ECONOMY

Cyprus Air staff given 48 hours to consent to layoffs in restructuring plan

NICOSIA (Reuters) – Staff at troubled Cyprus Airways have been given a 48-hour deadline to accept a restructuring involving hundreds of layoffs, which management says are essential for the airline to stay in business. Authorities say the state-controlled carrier must immediately save 21.8 million Cyprus pounds ($45.4 million) on an annual basis or its days will be numbered. The latest of several restructuring plans calls for around 500 of the company’s 1,800 staff to accept voluntary redundancy. Around 220 employees have shown an interest in leaving, unions say. «We want a yes or a no from unions. No ifs or buts,» company Chairman Lazaros Savvides told Reuters yesterday.
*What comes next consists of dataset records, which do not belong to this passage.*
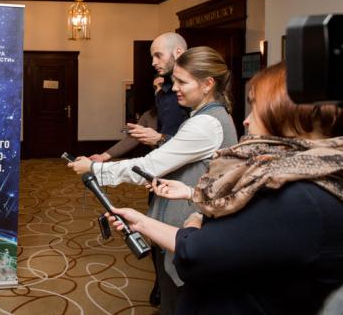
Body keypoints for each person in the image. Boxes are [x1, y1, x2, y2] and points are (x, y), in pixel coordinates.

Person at [109, 62, 343, 315]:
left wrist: (194, 222)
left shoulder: (296, 194)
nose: (246, 119)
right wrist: (148, 219)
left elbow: (195, 257)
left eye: (255, 108)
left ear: (286, 114)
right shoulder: (290, 173)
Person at [69, 46, 238, 314]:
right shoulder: (206, 116)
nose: (176, 88)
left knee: (179, 298)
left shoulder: (206, 123)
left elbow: (148, 166)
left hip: (190, 223)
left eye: (182, 82)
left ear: (208, 84)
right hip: (184, 220)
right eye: (175, 81)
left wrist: (96, 169)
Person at [128, 32, 189, 148]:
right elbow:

Asked what would happen if the unions reject the plan, he said, «We have alternative plans,» without elaborating. The tiny carrier which once dominated the aviation market on the east Mediterranean island has struggled as cheaper competitors elbowed into the market, deregulated since European Union accession. Once seen as a suitor for Greece’s equally troubled Olympic Airways, Cyprus Air incurred heavy losses for the closure of a badly performing unit in Greece last year and a costly fleet renewal in 2002. The restructuring is designed to make a case to European Union regulators for a 58-million-pound government-guaranteed loan. The Cyprus government owns 70 percent of the airline but is prevented from offering a bailout under European Union competition rules.